Ensaio sobre a cegueira
Nesse sentido, a narrativa em questão promove um jogo entre desumanização e humanização ao trazer passagens, em que se desce aos mais baixos extremos da barbárie, mas, sempre atentando para momentos de solidariedade e de compaixão, ou seja, para momentos em que o reparar se torna fundamental. Tendo em vista esse jogo, nesse trabalho, pretendo analisar como se configura e o que representa a cegueira do Ensaio sobre a Cegueira, de Saramago, assim como destacar alguns momentos e personagens da narrativa que atentam para a necessidade de humanização frente ao processo de cegueira e de caos vivenciados pelos personagens do Ensaio.
Como será esclarecido adiante, ao utilizar a cegueira como uma alegoria, o autor configura o estado de crise por que passam as sociedades capitalistas do século XX, nas quais, freqüentemente, os limites entre civilização e barbárie são rompidos.

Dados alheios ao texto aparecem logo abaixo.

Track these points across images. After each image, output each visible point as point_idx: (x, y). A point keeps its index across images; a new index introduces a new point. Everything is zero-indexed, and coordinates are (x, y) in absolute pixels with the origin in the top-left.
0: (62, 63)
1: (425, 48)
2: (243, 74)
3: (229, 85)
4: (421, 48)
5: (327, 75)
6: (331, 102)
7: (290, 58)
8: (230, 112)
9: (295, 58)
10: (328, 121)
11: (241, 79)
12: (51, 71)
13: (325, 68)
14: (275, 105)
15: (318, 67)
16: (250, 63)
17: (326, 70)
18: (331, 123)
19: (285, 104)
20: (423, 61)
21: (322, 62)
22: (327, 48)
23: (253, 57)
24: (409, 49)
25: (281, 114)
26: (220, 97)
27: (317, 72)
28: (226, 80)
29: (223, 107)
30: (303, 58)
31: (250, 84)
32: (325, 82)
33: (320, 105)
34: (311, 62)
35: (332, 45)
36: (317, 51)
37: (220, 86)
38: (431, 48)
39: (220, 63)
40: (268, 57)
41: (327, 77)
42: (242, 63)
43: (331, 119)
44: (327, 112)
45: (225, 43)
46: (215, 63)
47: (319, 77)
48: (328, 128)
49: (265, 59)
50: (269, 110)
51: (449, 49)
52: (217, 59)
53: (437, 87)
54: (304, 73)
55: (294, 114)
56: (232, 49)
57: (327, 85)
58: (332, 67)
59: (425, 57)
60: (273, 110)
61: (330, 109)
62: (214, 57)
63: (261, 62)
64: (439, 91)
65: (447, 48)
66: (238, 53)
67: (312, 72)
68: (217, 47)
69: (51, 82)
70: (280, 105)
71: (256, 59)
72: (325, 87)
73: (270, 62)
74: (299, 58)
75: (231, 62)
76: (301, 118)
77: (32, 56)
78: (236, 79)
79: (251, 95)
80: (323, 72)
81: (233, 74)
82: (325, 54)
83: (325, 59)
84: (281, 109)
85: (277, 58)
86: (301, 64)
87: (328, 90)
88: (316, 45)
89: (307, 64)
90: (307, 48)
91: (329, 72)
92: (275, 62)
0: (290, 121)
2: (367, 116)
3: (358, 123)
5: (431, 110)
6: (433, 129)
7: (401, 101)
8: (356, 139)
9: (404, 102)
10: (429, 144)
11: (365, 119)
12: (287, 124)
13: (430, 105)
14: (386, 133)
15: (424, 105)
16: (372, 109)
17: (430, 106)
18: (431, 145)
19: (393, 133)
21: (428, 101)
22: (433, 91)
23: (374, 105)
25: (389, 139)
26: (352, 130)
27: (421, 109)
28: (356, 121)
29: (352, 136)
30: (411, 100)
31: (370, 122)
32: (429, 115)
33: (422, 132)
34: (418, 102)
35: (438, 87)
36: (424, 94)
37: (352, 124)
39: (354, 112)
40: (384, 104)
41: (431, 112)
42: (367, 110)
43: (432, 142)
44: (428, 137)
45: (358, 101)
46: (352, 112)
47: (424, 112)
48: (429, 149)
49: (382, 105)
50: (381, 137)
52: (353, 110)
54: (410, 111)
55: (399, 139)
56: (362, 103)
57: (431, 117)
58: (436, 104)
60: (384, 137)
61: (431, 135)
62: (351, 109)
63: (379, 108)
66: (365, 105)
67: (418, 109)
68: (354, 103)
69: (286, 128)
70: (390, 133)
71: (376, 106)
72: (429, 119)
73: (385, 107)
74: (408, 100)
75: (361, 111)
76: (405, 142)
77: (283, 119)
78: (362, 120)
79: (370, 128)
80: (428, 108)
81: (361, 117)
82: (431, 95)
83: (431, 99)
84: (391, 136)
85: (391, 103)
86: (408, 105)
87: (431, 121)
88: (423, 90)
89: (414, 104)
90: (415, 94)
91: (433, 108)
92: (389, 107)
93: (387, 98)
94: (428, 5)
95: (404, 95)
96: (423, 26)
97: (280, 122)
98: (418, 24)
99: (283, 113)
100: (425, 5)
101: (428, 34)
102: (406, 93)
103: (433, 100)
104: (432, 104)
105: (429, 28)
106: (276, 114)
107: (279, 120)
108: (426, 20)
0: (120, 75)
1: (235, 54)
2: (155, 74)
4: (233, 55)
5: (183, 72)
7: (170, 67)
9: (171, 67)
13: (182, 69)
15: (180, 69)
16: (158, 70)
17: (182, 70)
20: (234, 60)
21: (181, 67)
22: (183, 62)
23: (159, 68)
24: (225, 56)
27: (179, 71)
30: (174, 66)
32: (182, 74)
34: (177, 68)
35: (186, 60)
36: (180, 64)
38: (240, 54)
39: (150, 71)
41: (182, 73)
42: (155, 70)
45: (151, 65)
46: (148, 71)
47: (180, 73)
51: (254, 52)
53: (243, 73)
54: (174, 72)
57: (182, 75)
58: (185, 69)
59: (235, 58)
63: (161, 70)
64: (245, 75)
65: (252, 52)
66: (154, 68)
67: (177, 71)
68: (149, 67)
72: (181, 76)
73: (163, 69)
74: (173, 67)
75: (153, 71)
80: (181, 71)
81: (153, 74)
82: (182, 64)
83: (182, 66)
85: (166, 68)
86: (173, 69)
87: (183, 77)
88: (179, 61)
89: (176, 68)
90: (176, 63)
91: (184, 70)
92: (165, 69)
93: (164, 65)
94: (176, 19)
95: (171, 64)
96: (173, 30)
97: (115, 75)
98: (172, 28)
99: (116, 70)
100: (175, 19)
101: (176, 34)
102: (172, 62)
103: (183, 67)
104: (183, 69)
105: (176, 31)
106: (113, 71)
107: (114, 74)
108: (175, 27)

Tomando por base a obra O Mal-Estar na Civilização, de Freud entende-se que a evolução das sociedades humanas não é nada mais do que a representação do conflito entre os instintos de vida e de destruição presentes no homem. O fato de que se combinem indivíduos isolados, depois famílias, raças e povos numa grande unidade representa, segundo Freud (2002), um grande esforço da humanidade, pois, em nome da conjunção, da civilização, ela tem de reprimir seu instinto latente de destruição.